Having ADHD has transitioned from something I was ashamed and embarrassed about, to something I have learnt to accept and something I am no longer fearful of people finding out. This took time and it is a deeply personally decision if you want to tell the people in your life, your family, your friends and even your employer, the decision is yours and may be appropriate in some situations and not in others. 

I made the unconscious decision to tell my previous employer. My manager was aware of my mental health issues at this point and during our next one to one he asked me how my appointment to see a specialist had gone, without thinking I told him that I had been diagnosed with ADHD. I can still picture the look of concern on his face, as if I had told him I had a highly contagious disease, and shortly after that without warning I was put on a performance improvement plan. It appears that after this meeting it was decided that all my work had to be reviewed for potential errors, and as with anyone, if you look hard enough you will find them. This was not a particularly nice period and made me feel that ADHD was a red flag that indicated you were educationally subnormal and required regular ‘monitoring’, as if I was a ticking time bomb that at any moment would explode taking out the whole company with me. 

Luckily due to the economic climate post Covid, I along with others, was made redundant and thankfully the place I now work is incredibly progressive in its views regarding neurodiversity.  

I was also diagnosed with Autism about a year ago, which did further explain why I perceived the world differently.

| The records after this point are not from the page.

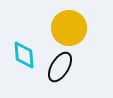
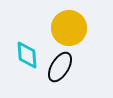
cyan diamond: moved 3 px right
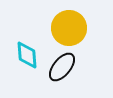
black ellipse: moved 2 px right; rotated 8 degrees clockwise
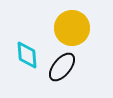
yellow circle: moved 3 px right
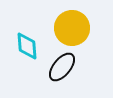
cyan diamond: moved 9 px up
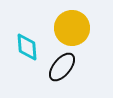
cyan diamond: moved 1 px down
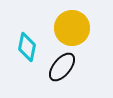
cyan diamond: rotated 16 degrees clockwise
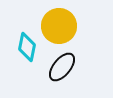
yellow circle: moved 13 px left, 2 px up
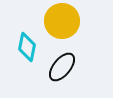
yellow circle: moved 3 px right, 5 px up
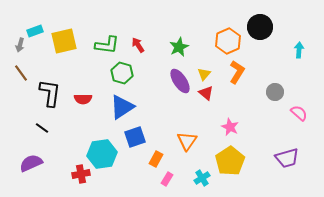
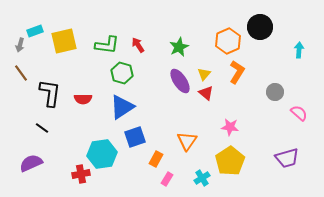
pink star: rotated 18 degrees counterclockwise
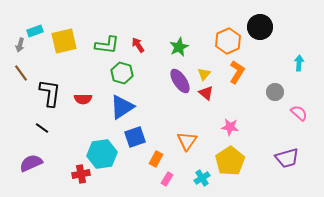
cyan arrow: moved 13 px down
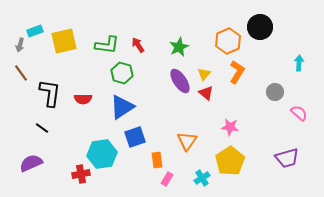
orange rectangle: moved 1 px right, 1 px down; rotated 35 degrees counterclockwise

Fast forward to the present date and I am the most content I have ever been. I have learnt to accept myself for who I am whilst still being conscious of the skills required to function successfully. Although my mental health at times is not perfect, I no longer have panic attacks and my overall outlook on life is more optimistic. My relationships, both professional and personal, have also improved, and I am now able to manage stress and regulate my emotions better. I honestly do not believe this would have happened without my ADHD and Autism diagnosis, along with the right medication and literature. Getting a diagnosis is scary, and does take some time to come to terms with, but my life has become infinitely more fulfilling now I really know myself.